Su reforma de la Curia, entre muchas otras cosas, estableció que la única exigencia taxativa para las iglesias nacionales sería la de informar sobre casos sexuales. Con ello devolvió a las iglesias locales una autonomía que muchas no han sabido entender ni menos practicar. Pero en los pasadizos de la Curia, por donde se desplazan los hombres poderosos e influyentes -y no sólo religiosos-, continuó imperando la cultura del secreto y la conspiración que se remonta más atrás de los Borgia. Sólo esa cultura puede explicar por qué todavía hay sacerdotes investigados fuera de sus diócesis o congregaciones, por qué los nuncios hacen investigaciones, por qué los obispos mandan reportes privados. Y por qué hay gente que influye para mover esa maquinaria.

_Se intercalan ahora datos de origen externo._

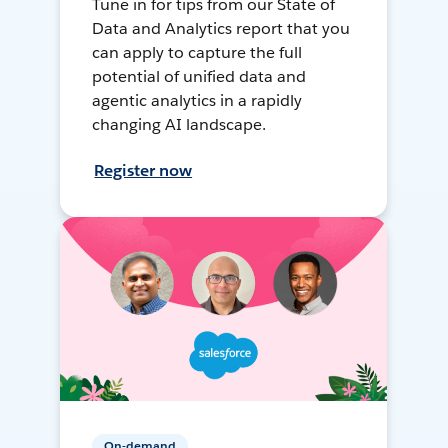
Tune in for tips from our State of
Data and Analytics report that you
can apply to capture the full
potential of unified data and
agentic analytics in a rapidly
changing AI landscape.
Register now
On-demand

Benedicto XVI imaginaba una Curia dedicada a los grandes desafíos del futuro -la neurociencia, la genética, la inteligencia artificial, las migraciones masivas, los recursos naturales, el cambio climático-, que hubiese reducido la lucha entre fracciones a su mínimo endémico. Pero no fue así, y no es excéntrico oír una protesta en sordina contra aquellos que lo obstaculizaron, o quizás contra su propia falta de fuerzas, por detrás de su inédita renuncia al Papado. Para ese momento, Benedicto XVI era un hombre solo.

Francisco, elegido por una mayoría de ocasión y casi por defecto, se encontró con un Vaticano revuelto, donde los “liberales”, fortalecidos durante la gestión de Benedicto XVI, trataban de ganar posiciones ante el repliegue de los “conservadores”. Las órdenes más identificadas con la primera línea -jesuitas, salesianos, franciscanos- pasaron a ocupar los lugares que Juan Pablo II había cedido al Opus, los Legionarios y similares. Pero este es sólo un dibujo de trazo muy grueso, porque la verdadera lucha se libra entre los cardenales y obispos sin bandera, los que saben tocar los timbres adecuados en los momentos precisos. Y son los que -todo hay que decirlo- preparan la sucesión de Francisco, porque calculan que éste no será más que un Papa de transición.

Cuando esta lucha baja a la escala de las iglesias nacionales, siempre se vuelve más pedestre y guarda una forma muy limitada de misterio. No es necesario ver debajo del agua para percibir que las denuncias contra los curas Berríos, Aldunate, Puga y Montes buscan alguna forma de empate con los resonantes casos de Karadima y O’Reilly.

El conflicto actual de la Iglesia chilena es el reflejo de algunas tensiones políticas locales y de la lucha por la hegemonía entre las elites católicas. Pero es también, y quizás sobre todo, un eco de lo que está sucediendo en Roma, cuando el Papa Francisco avanza a paso firme hacia su propia soledad.